深度学习之RNN模型

[TOC]

一、简介

序列数据是生活中很常见的一种数据，如一句话、一段时间某个广告位的流量、一连串运动视频的截图等。在这些数据中也有着很多数据挖掘的需求。如下图所示，来自吴恩达Sequence Models的案例。

以最后一个命名实体识别为例，我们需要识别文本中的姓名。那么给出一些标注过姓名的数据，如何训练模型来预测未标注的文本中的姓名？这就是序列数据的数据挖掘任务。RNN就是解决这类问题的一种深度学习方法。其全称是Recurrent Neural Networks，中文是递归神经网络。主要解决序列数据的数据挖掘问题。

本文是来自吴恩达《Sequence Models》课程的笔记。

二、为什么需要RNN

首先，我们看一下传统的DNN模型如何解决上述问题。一般来说，我们可以使用如下结构的深度学习网络来为上述问题建模。

首先，我们看一下标注的数据，以上述文本为例，训练集的一句话如下：

Yesterday, Harry Potter met Hermione Granger.

假设每个单词用onhe-hot编码或者词嵌套编码，用x表示，去除标点符号之后，我们可以将上述训练数据表示如下：

数据实例	Yesterday	Harry	Potter	met	Hermione	Granger
输入x	x1	x2	x3	x4	x5	x6
标签y	0	1	1	0	1	1

下面的标签中，值为1的表示该单词是人名，如果是0，则表示非人名。

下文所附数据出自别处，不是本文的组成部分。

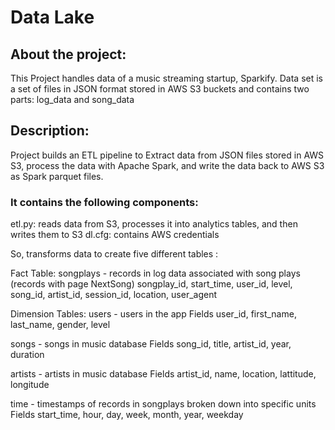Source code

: # Data Lake

## About the project: 

This Project handles data of a music streaming startup, Sparkify. Data set is a set of files in JSON format stored in AWS S3 buckets and contains two parts: log_data and song_data

## Description: 

Project builds an ETL pipeline to Extract data from JSON files stored in AWS S3, process the data with Apache Spark, and write the data back to AWS S3 as Spark parquet files. 

### It contains the following components:

etl.py: reads data from S3, processes it into analytics tables, and then writes them to S3
dl.cfg: contains  AWS credentials

So, transforms data to create five different tables :

Fact Table:
songplays - records in log data associated with song plays (records with page NextSong)
            songplay_id, start_time, user_id, level, song_id, artist_id, session_id, location, user_agent
            
Dimension Tables:
users - users in the app Fields
        user_id, first_name, last_name, gender, level

songs - songs in music database Fields
        song_id, title, artist_id, year, duration

artists - artists in music database Fields
          artist_id, name, location, lattitude, longitude

time - timestamps of records in songplays broken down into specific units Fields
       start_time, hour, day, week, month, year, weekday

上述数据就是我们的训练数据。对这个数据我们可以构造如下图所示的神经网络：

这里的T_x表示输入数据的个数，T_y表示输出标签的个数。上标表示第几个数据。尽管这个模型也可以为上述案例建模，但是它有两个巨大的问题：

1、在某些任务中，不同的数据中，输入和输出的长度并不是恒定不变的。例如，对于翻译任务来说，原语言的句子和目标语言的句子的长度是不同的，不同的训练数据之间也是不同的。这样的情况，上述模型是不能运行的。
2、其次，在文本中不同位置学习到的特征之间是互相不影响的，这可能会丢失某些重要的数据，因为序列数据中“位置”或者“顺序”信息也很重要。

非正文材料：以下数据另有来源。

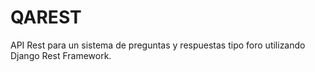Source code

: # QAREST
API Rest para un sistema de preguntas y respuestas tipo foro utilizando Django Rest Framework.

基于上述两个问题，研究者提出使用RNN模型来解决序列数据的数据挖掘问题。

三、RNN模型框架

RNN的模型结果如下：

从上图可以看到，原来输入数据到标签是从左到右的顺序，现在变成了单个数据点对应输出的结构，且是自下而上的。这里的一层只有一个数据中的一个标签对应关系。例如第一层中是x^{< 1 >}对应了它的输出\hat{y}^{< 1>}。同时，为了给序列之间的数据关系建模，层与层之间用一个变量a连接，这样序列数据中的后一个数据的输入就会把前面的信息给编码进去，进而解决原来模型上不同位置之间特征不共享的问题。

3.1、RNN的前向传播

下面以第一层为例，我们给出RNN的前向传播的公式。每一层的输入和输出都有两个变量。

输入：一个是当前位置的数据x^{< t>}，一个是前一个位置的激活函数输出a^{< t-1>}
输出：一个是预测的标签\hat{y}^{< t>}，一个是本层的激活函数的输出a^{< t>}。

以第一层为例，这里的a^{< 0>}是第一层的输入，一般设置为0即可。首先，我们要计算第一层的权重a^{< 1>}：

a^{< 1>} = g(W_{aa}a^{<0>} + W_{ax}x^{<1>} + b_a)

这里W_{aa}是激活函数相关的权重矩阵，W_{ax}是数据相关的权重矩阵，b_a是偏差。这里的激活函数g通常使用tanh或者是relu。

然后，我们还需要计算第一层的预测的标签：

\hat{y}^{<1>} = g(W_{ya}a^{<1>} + b_y)

这里的W_{ya}是预测相关的权重矩阵，b_y是偏差。这里的激活函数g通常使用sigmoid。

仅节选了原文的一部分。